Porque, tristemente, este rasgo, la incapacidad de olvidarse de sí mismo, no
se limita a la ficción. Hace dos mil quinientos años, Platón habló del tipo de
persona culpable de “alimentarse con sus ilusiones”. Al parecer, en esa época
también era corriente encontrar gente que “antes de examinar por qué medios
podrán conseguir su objeto y por temor de molestarse discutiendo si la cosa es
posible o imposible, lo dan por hecho a medida de sus deseos; levantan sobre
este fundamento el resto del edificio, regocijándose de antemano con las ventajas
que habrán de resultarles de la ejecución, y aumentan por este medio la
indolencia natural de sus almas”. Gente de verdad que prefiere vivir en la ficción
y no en la realidad.
El general de la Guerra Civil estadounidense George McClellan es el
ejemplo perfecto de este arquetipo. McClellan fue elegido para comandar las
fuerzas de la Unión porque llenaba todos los requisitos de lo que debía ser un
gran general: graduado de West Point, ya probado en la batalla, estudiante de
historia, de orígenes nobles y querido por sus hombres.
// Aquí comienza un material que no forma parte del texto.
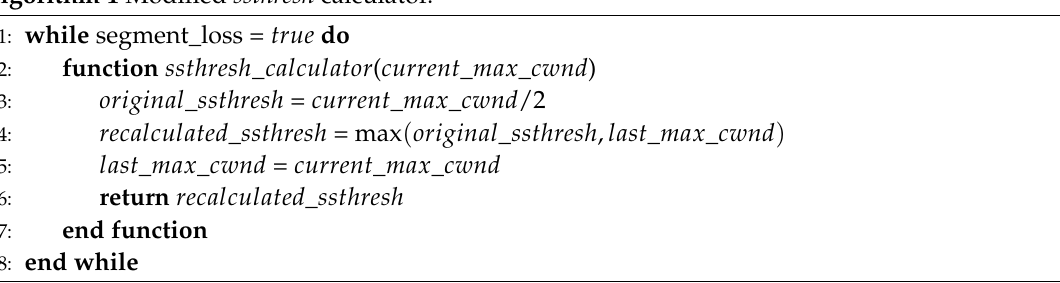
Algorithm 1 Modified ssthresh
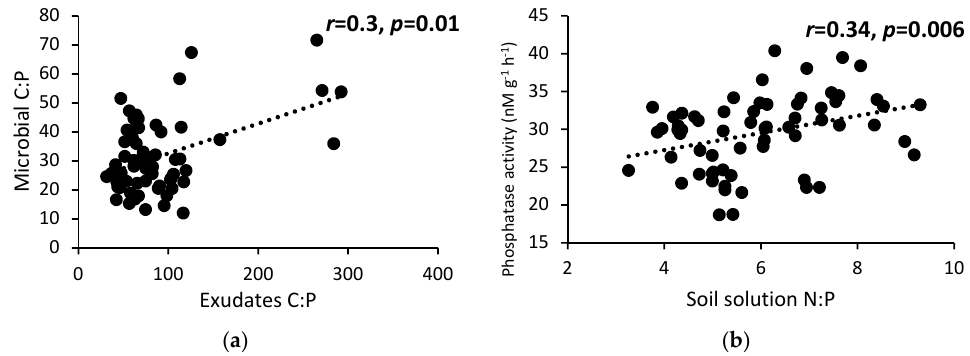
Figure 3. Correlation between C:P ratio of exudates and microbial biomass ( a ) and between soil solution N:P ratio and phosphatase potential activity ( b ). r =-0.31, p =0.01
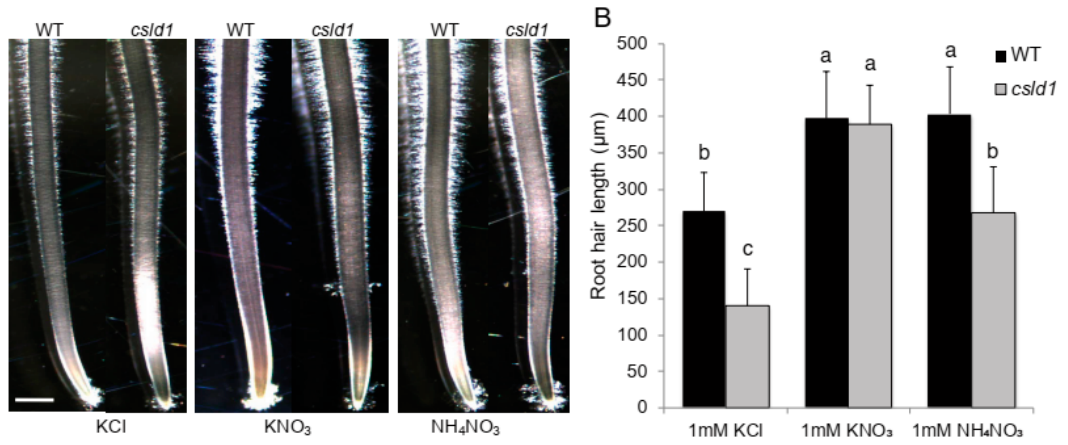
Figure 3. csld1 root hair failed to elongate in the presence of NH 4+ . ( A ) Seminal roots of wild-type and csld1 mutants grown in 1 mM KCl, KNO 3 , and NH 4 NO 3 , respectively, and ( B ) quantification of root hair length. Scale bars = 500 μ m. Bar graph show mean values ± standard error of means ( n = 8). Different letters indicate significant differences between groups according to Tukey’s HSD test ( p < 0.05).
¿Por qué McClellan resultó ser, sin duda alguna, el peor general de la Unión,
a pesar de pertenecer a una categoría llena de líderes incompetentes y
egocéntricos? Porque él nunca pudo dejar de pensar en sí mismo. Estaba
enamorado de su imagen como cabeza de un gran ejército. Podía preparar a la
tropa para la batalla como todo un profesional, pero cuando llegaba la hora de
conducirlos a la trinchera surgían los problemas.
McClellan se fue convenciendo, lo cual resulta risible, de que el enemigo se
volvía cada vez más grande, a pesar de que, en cierto momento, el número de sus
hombres llegó a triplicar al del enemigo. Vivía pensando que estaba rodeado de
amenazas e intrigas constantes orquestadas por sus aliados políticos, aunque no
tenía ninguno. Estaba seguro de que la única manera de ganar la guerra era tener
el plan perfecto y hacer una sola campaña decisiva, en lo cual se equivocó. Todo
esto lo paralizó y básicamente no hizo nada... durante muchos meses.
McClellan siempre estaba pensando en sí mismo y en lo bien que le estaba
yendo; se felicitaba por victorias que todavía no había obtenido y, con más
frecuencia todavía, por las horribles derrotas de las que había salvado a la causa.